2575 sayılı Danıştay Kanunu’nun 38. maddesinde, İdari Dava Dairelerinden ilk derece mahkemesi olarak verilen kararların İdari Dava Daireleri Kurulunca temyizen inceleneceği; 2577 sayılı Kanunun (geçici 8. maddesi uyarınca uygulanmasına devam edilen) 46. maddesinin 1. fıkrasında, Danıştay Dava Daireleri kararlarına karşı Danıştay’da temyiz yoluna başvurulabileceği; 49. maddesinin 6. fıkrasında da Danıştayın ilk derece mahkemesi olarak baktığı davaların temyizen incelenmesinde bu maddenin 4. fıkrası hariç diğer fıkraların kıyasen uygulanacağı belirtilerek Danıştay dava dairelerine, ilk derece mahkemesi olarak verdikleri kararların temyizen bozulması halinde ısrar imkânı tanınmamıştır.
HUKUKİ DEĞERLENDİRME :
Danıştay Onuncu Dairesinin 17/09/2015 tarih ve E:2011/7953, K:2015/3841 sayılı kararının verildiği tarihte, 02/11/2011 tarihli Resmi Gazete’de yayımlanarak yürürlüğe giren 659 sayılı KHK yürürlükte olduğu halde davalı idare lehine vekalet ücretine hükmedilmediği anlaşılmaktadır.

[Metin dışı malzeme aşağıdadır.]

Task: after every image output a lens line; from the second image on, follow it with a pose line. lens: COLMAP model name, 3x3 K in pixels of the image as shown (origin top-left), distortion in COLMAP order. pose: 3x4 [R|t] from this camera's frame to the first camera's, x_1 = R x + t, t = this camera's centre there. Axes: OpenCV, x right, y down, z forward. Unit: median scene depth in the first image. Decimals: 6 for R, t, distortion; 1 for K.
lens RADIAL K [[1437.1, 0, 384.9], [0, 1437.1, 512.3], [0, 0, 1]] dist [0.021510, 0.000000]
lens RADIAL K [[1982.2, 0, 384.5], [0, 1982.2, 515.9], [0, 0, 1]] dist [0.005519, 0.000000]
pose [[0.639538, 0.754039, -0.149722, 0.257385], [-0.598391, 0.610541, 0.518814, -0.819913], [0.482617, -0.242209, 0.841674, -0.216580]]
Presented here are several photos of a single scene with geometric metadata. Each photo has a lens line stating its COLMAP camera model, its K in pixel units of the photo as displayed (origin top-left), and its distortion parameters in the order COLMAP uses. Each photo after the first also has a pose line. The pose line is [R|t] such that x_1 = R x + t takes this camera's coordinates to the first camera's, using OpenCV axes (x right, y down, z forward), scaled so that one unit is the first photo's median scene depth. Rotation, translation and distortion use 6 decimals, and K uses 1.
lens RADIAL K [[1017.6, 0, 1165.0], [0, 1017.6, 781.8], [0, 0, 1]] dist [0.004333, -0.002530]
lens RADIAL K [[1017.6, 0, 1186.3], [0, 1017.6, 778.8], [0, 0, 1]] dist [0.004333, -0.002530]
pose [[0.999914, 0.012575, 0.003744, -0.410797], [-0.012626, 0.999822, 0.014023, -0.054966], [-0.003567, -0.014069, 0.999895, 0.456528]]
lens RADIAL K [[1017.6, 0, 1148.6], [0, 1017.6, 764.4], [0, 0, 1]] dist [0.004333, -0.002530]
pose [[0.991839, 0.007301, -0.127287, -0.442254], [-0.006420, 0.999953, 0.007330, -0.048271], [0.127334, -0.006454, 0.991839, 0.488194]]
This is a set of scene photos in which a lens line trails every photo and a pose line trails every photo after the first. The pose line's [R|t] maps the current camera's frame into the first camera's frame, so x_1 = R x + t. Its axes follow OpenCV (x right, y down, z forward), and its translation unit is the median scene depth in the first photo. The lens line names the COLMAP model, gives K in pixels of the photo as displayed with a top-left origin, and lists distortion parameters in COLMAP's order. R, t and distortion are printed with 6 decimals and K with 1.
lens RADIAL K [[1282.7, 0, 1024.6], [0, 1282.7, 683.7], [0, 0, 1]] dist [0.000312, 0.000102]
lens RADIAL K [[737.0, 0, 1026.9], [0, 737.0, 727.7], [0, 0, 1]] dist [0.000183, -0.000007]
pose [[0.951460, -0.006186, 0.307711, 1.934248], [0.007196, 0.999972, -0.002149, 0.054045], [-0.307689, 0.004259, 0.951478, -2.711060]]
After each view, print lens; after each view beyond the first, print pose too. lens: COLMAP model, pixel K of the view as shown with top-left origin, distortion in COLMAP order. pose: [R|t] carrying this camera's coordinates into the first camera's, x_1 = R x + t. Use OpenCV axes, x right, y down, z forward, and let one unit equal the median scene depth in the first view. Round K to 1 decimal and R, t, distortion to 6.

Danıştay Onuncu Dairesince, davanın esası hakkında verilen davanın reddine ilişkin karar kesinleştiğinden; Danıştay İdari Dava Daireleri Kurulunun bozma kararı doğrultusunda “avukatlık ücreti” ile sınırlı olarak yeniden bir karar verilmesi gerekmektedir.

KARAR SONUCU :
Açıklanan nedenlerle;
1.31/12/2014 tarih ve 29222 sayılı Resmi Gazete’de yayımlanan ve kararın verildiği 17/09/2015 tarihinde yürürlükte bulunan 2015 yılı Avukatlık Asgari Ücret Tarifesi uyarınca Danıştay’da ilk derecede görülen duruşmasız davalar için belirlenen … TL avukatlık ücretinin davacıdan alınarak, davalı Tapu ve Kadastro Genel Müdürlüğüne verilmesine,
2. Temyiz aşamasında davalı Tapu ve Kadastro Genel Müdürlüğü tarafından yapılan … TL yargılama giderinin davacıdan alınarak davalı idareye verilmesine, davacı tarafından yapılan yargılama giderlerinin üzerinde bırakılmasına, posta gideri avansından artan kısmın karar kesinleştikten sonra istemi halinde davacıya iadesine,
3. Bu kararın tebliğ tarihini izleyen 30 (otuz) gün içerisinde Danıştay İdari Dava Daireleri Kuruluna temyiz yolu açık olmak üzere, 21/10/2020 tarihinde oy birliğiyle karar verildi.